(QUOTED PASSAGE)
┌────────

ConCourt finds Zuma guilty of contempt of court

In handing down that guilty verdict, Justice Khampepe said never before had the authority and legitimacy of the Constitutional Court been subjected to the level of attacks posed by Zuma.

FILE: Former President Jacob Zuma in the Pietermaritzburg High Court where he appeared on corruption charges on 15 October 2019. Picture: AFP.

JOHANNESBURG - In a majority judgment, the Constitutional Court on Tuesday ruled former President Jacob Zuma was in contempt of court when he failed to appear and participate at the state capture inquiry.

Justice Sisi Khampepe read out the verdict on Tuesday morning.

In handing down that guilty verdict, Khampepe said never before had the authority and legitimacy of the Constitutional Court been subjected to the level of attacks posed by Zuma.

It was Zuma who instituted the State Capture Commission of Inquiry and it is he who has felt the full wrath of the commission for defying it.

└────────

(SUPPLIED RECORDS)
┌────────

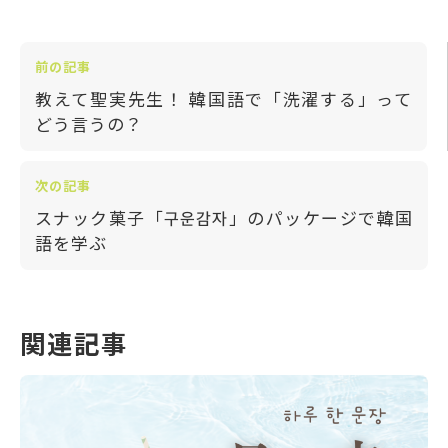
前の記事
教えて聖実先生！ 韓国語で「洗濯する」って
どう言うの？
次の記事
スナック菓子「구운감자」のパッケージで韓国
語を学ぶ
関連記事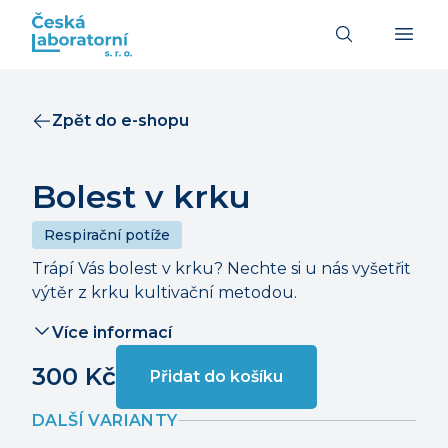
Zpět do e-shopu
Bolest v krku
Respirační potíže
Trápí Vás bolest v krku? Nechte si u nás vyšetřit
výtěr z krku kultivační metodou.
Více informací
300
Kč
Přidat do košíku
DALŠÍ VARIANTY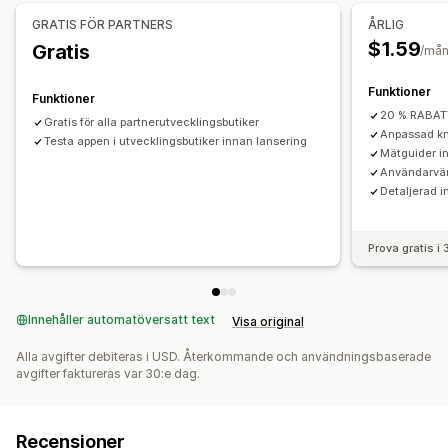
GRATIS FÖR PARTNERS
ÅRLIG
$1.59
Gratis
/må
Funktioner
Funktioner
20 % RABAT
Gratis för alla partnerutvecklingsbutiker
Anpassad kn
Testa appen i utvecklingsbutiker innan lansering
Mätguider in
Användarvän
Detaljerad in
Prova gratis i
Innehåller automatöversatt text
Visa original
Alla avgifter debiteras i USD. Återkommande och användningsbaserade
avgifter faktureras var 30:e dag.
Recensioner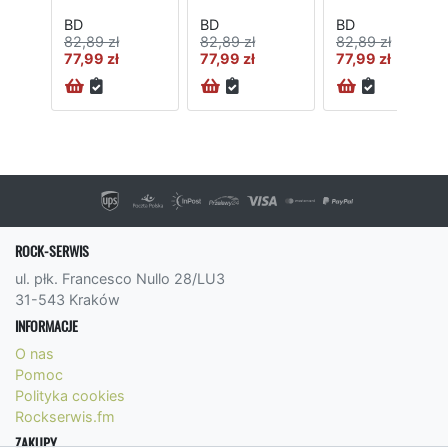
BD
BD
BD
82,89 zł
82,89 zł
82,89 zł
77,99 zł
77,99 zł
77,99 zł
ROCK-SERWIS
ul. płk. Francesco Nullo 28/LU3
31-543 Kraków
INFORMACJE
O nas
Pomoc
Polityka cookies
Rockserwis.fm
ZAKUPY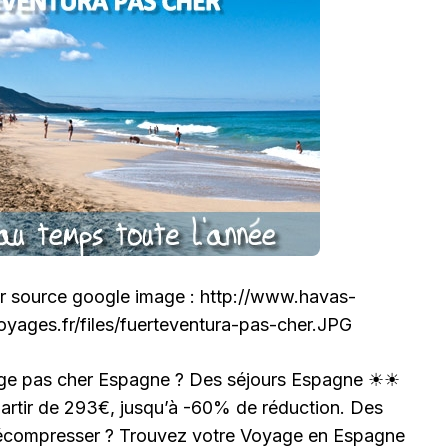
 source google image : http://www.havas-
oyages.fr/files/fuerteventura-pas-cher.JPG
age pas cher Espagne ? Des séjours Espagne ☀☀
rtir de 293€, jusqu’à -60% de réduction. Des
écompresser ? Trouvez votre Voyage en Espagne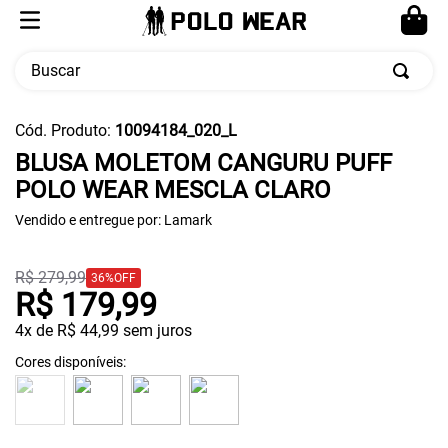
Buscar
TERMOS MAIS BUSCADOS
Cód. Produto
:
10094184_020_L
1
º
calça masculina
BLUSA MOLETOM CANGURU PUFF
POLO WEAR MESCLA CLARO
2
º
moletom
Vendido e entregue por:
3
º
cueca
Lamark
4
º
pw sport
R$
279
,
99
36%
OFF
5
º
jaqueta
R$
179
,
99
4
x de
R$
44
,
99
sem juros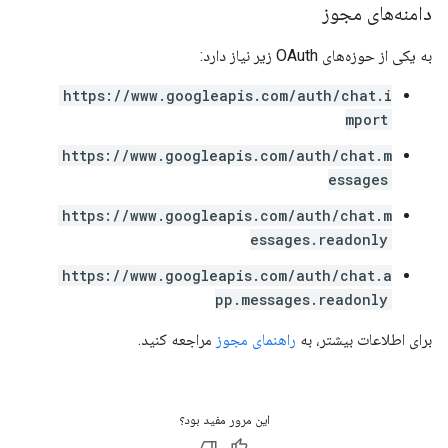
دامنه‌های مجوز
به یکی از حوزه‌های OAuth زیر نیاز دارد:
https://www.googleapis.com/auth/chat.i
mport
https://www.googleapis.com/auth/chat.m
essages
https://www.googleapis.com/auth/chat.m
essages.readonly
https://www.googleapis.com/auth/chat.a
pp.messages.readonly
برای اطلاعات بیشتر، به
راهنمای مجوز
مراجعه کنید.
این مرور مفید بود؟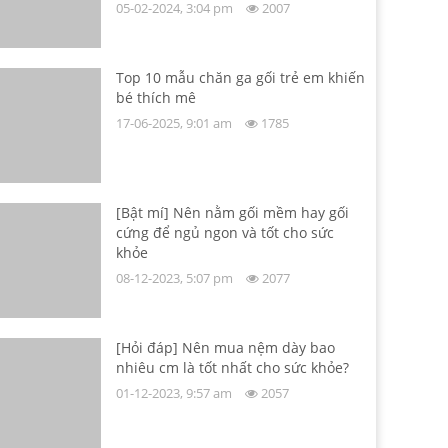
05-02-2024, 3:04 pm
2007
Top 10 mẫu chăn ga gối trẻ em khiến
bé thích mê
17-06-2025, 9:01 am
1785
[Bật mí] Nên nằm gối mềm hay gối
cứng để ngủ ngon và tốt cho sức
khỏe
08-12-2023, 5:07 pm
2077
[Hỏi đáp] Nên mua nệm dày bao
nhiêu cm là tốt nhất cho sức khỏe?
01-12-2023, 9:57 am
2057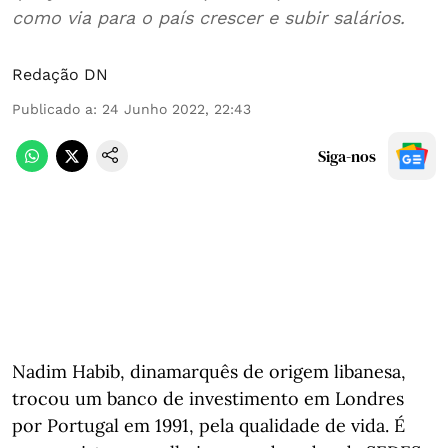
como via para o país crescer e subir salários.
Redação DN
Publicado a
:
24 Junho 2022, 22:43
Siga-nos
Nadim Habib, dinamarquês de origem libanesa,
trocou um banco de investimento em Londres
por Portugal em 1991, pela qualidade de vida. É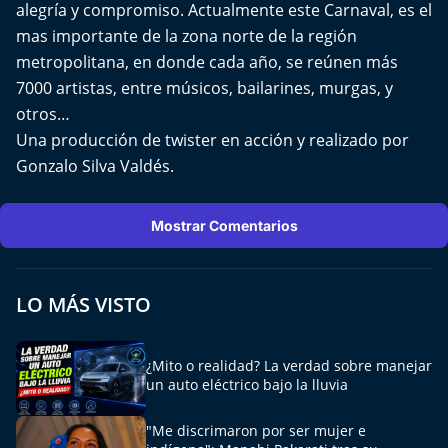
Del Fin del Mundo
alegría y compromiso. Actualmente este Carnaval, es el
mas importante de la zona norte de la región
Deportes
metropolitana, en donde cada año, se reúnen más
7000 artistas, entre músicos, bailarines, murgas, y
Conexión Digital
otros…
Una producción de twister en acción y realizado por
La Ruta del Pulsar
Gonzalo Silva Valdés.
Psicología Abierta
Mostrar Comentarios
Impacto Tecnológico
LO MÁS VISTO
Sesiones Dieciocheras
Expreso PM
¿Mito o realidad? La verdad sobre manejar
un auto eléctrico bajo la lluvia
Conecta Vida
"Me discrimaron por ser mujer e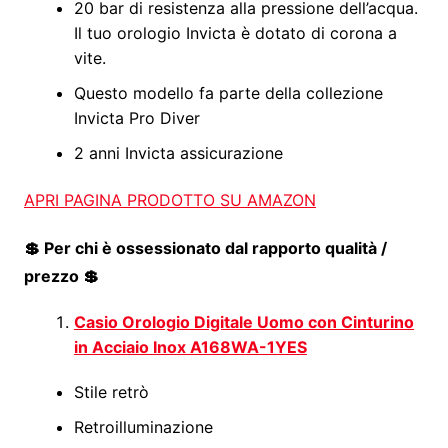
20 bar di resistenza alla pressione dell’acqua.
Il tuo orologio Invicta è dotato di corona a
vite.
Questo modello fa parte della collezione
Invicta Pro Diver
2 anni Invicta assicurazione
APRI PAGINA PRODOTTO SU AMAZON
💲 Per chi è ossessionato dal rapporto qualità /
prezzo 💲
Casio Orologio Digitale Uomo con Cinturino
in Acciaio Inox A168WA-1YES
Stile retrò
Retroilluminazione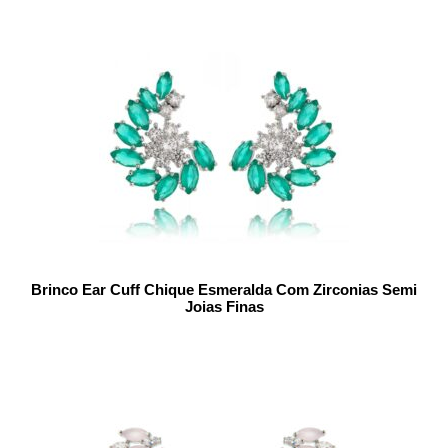
Brinco Ear Cuff Chique Esmeralda Com Zirconias Semi
Joias Finas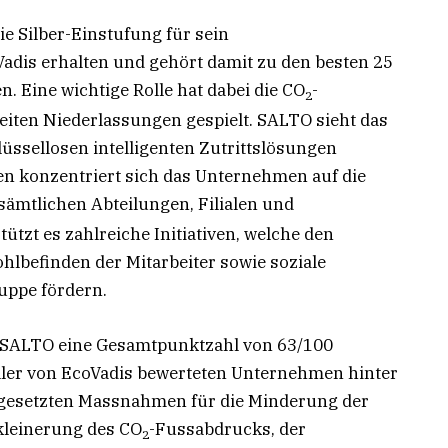
ie Silber-Einstufung für sein
dis erhalten und gehört damit zu den besten 25
. Eine wichtige Rolle hat dabei die CO
-
2
eiten Niederlassungen gespielt. SALTO sieht das
hlüssellosen intelligenten Zutrittslösungen
en konzentriert sich das Unternehmen auf die
sämtlichen Abteilungen, Filialen und
ützt es zahlreiche Initiativen, welche den
ohlbefinden der Mitarbeiter sowie soziale
ruppe fördern.
 SALTO eine Gesamtpunktzahl von 63/100
aller von EcoVadis bewerteten Unternehmen hinter
gesetzten Massnahmen für die Minderung der
kleinerung des CO
-Fussabdrucks, der
2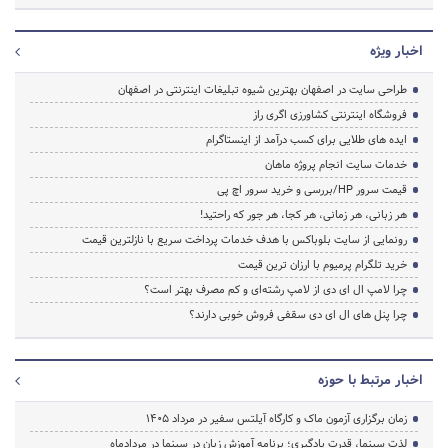
اخبار ویژه
طراحی سایت در اصفهان بهترین شیوه تبلیغات اینترنتی در اصفهان
فروشگاه اینترنتی کشاورزی اگری راز
ایده های طلایی برای کسب درآمد از اینستاگرام
خدمات سایت انجام پروژه ماهان
قیمت سرور HP/بررسی و خرید سرور اچ پی
هر زبانی، هر زمانی، هر کجا، هر جور که راحتید!
رونمایی از سایت بلوباکس با هدف خدمات پرداخت سریع با نازلترین قیمت
خرید تلگرام پرمیوم با ارزان ترین قیمت
چرا لامپ ال ای دی از لامپ رشته‌ای و کم مصرف بهتر است؟
چرا پنل های ال ای دی سقفی فروش خوبی دارند؟
اخبار مرتبط با حوزه
زمان برگزاری آزمون ماک و کارگاه آیلتس سفیر در مرداد 1405
لذت سینما، قدرت یادگیری؛ برنامه آموزش زبان در سینما در مردادماه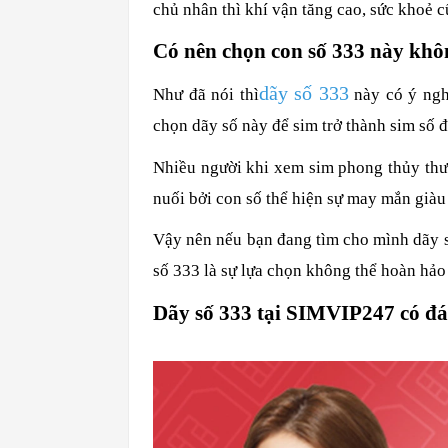
chủ nhân thì khí vận tăng cao, sức khoẻ 
Có nên chọn con số 333 này kh
dãy số 333
Như đã nói thì
này có ý ngh
chọn dãy số này để sim trở thành sim số đ
Nhiều người khi xem sim phong thủy thườ
nuối bởi con số thể hiện sự may mắn giàu
Vậy nên nếu bạn đang tìm cho mình dãy số
số 333 là sự lựa chọn không thể hoàn hảo
Dãy số 333 tại SIMVIP247 có đá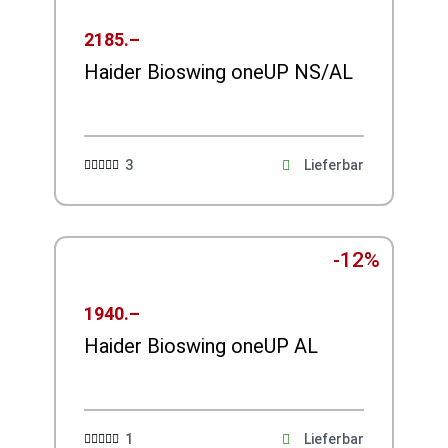
2185.–
Haider Bioswing oneUP NS/AL
3
Lieferbar





-12%
1940.–
Haider Bioswing oneUP AL
1
Lieferbar




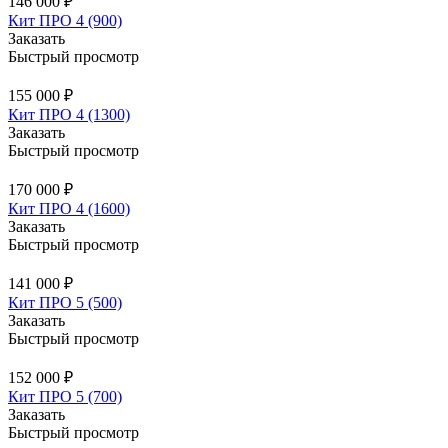
146 000 ₽
Кит ПРО 4 (900)
Заказать
Быстрый просмотр
155 000 ₽
Кит ПРО 4 (1300)
Заказать
Быстрый просмотр
170 000 ₽
Кит ПРО 4 (1600)
Заказать
Быстрый просмотр
141 000 ₽
Кит ПРО 5 (500)
Заказать
Быстрый просмотр
152 000 ₽
Кит ПРО 5 (700)
Заказать
Быстрый просмотр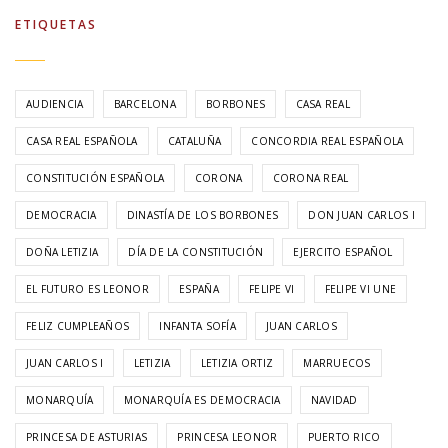
ETIQUETAS
AUDIENCIA
BARCELONA
BORBONES
CASA REAL
CASA REAL ESPAÑOLA
CATALUÑA
CONCORDIA REAL ESPAÑOLA
CONSTITUCIÓN ESPAÑOLA
CORONA
CORONA REAL
DEMOCRACIA
DINASTÍA DE LOS BORBONES
DON JUAN CARLOS I
DOÑA LETIZIA
DÍA DE LA CONSTITUCIÓN
EJERCITO ESPAÑOL
EL FUTURO ES LEONOR
ESPAÑA
FELIPE VI
FELIPE VI UNE
FELIZ CUMPLEAÑOS
INFANTA SOFÍA
JUAN CARLOS
JUAN CARLOS I
LETIZIA
LETIZIA ORTIZ
MARRUECOS
MONARQUÍA
MONARQUÍA ES DEMOCRACIA
NAVIDAD
PRINCESA DE ASTURIAS
PRINCESA LEONOR
PUERTO RICO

└────────

(QUESTIONS TO ANSWER)
[A] In the article on the Zuma contempt ruling, what did Zuma fail to do that led the Constitutional Court to find him in contempt?
[B] Pick up the article on the Zuma contempt ruling after its final sentence and continue it.

(ANSWERS BY ITEM NUMBER)
[A] He failed to appear and participate at the state capture inquiry.

[B]
Rewind to July 2019 when the former president first appeared before the commission. In his opening statement, he alleged that former SANDF commander Siphiwe Nyanda and former Cabinet Minister Ngoako Ramatlhodi were spies.

And then he spent the remainder of the two days, answering questions, but saying that he didn't remember or didn't know the answers until he ran out of time.

Commission chair Deputy Chief Justice Raymond Zondo gave him a week to return in November 2019.

But Zuma then spent another year presenting reasons why he couldn't appear, saying he was too unwell and was seeking medical attention abroad or he was preparing for his corruption trial.

He also added the COVID-19 pandemic to his reasons and said like other people of his age, doctors had advised him to stay at home.

And then the situation took a turn when Zuma's lawyer said he wanted Zondo to recuse himself because he was biased due to their family ties.

Finally in September 2020, an irate Zondo set a date of 9 October for the commission's legal team to make an application for a subpoena that would make it a criminal offence for the former president not to appear.

Zondo then issued a subpoena for Zuma to appear on 16 November to 20 November in 2020 and gave him the option to testify via video link.

Zuma did go but to hear his legal team argue that Zondo recuse himself. When Zondo ruled that he wouldn't step down, Zuma left the commission before he was excused.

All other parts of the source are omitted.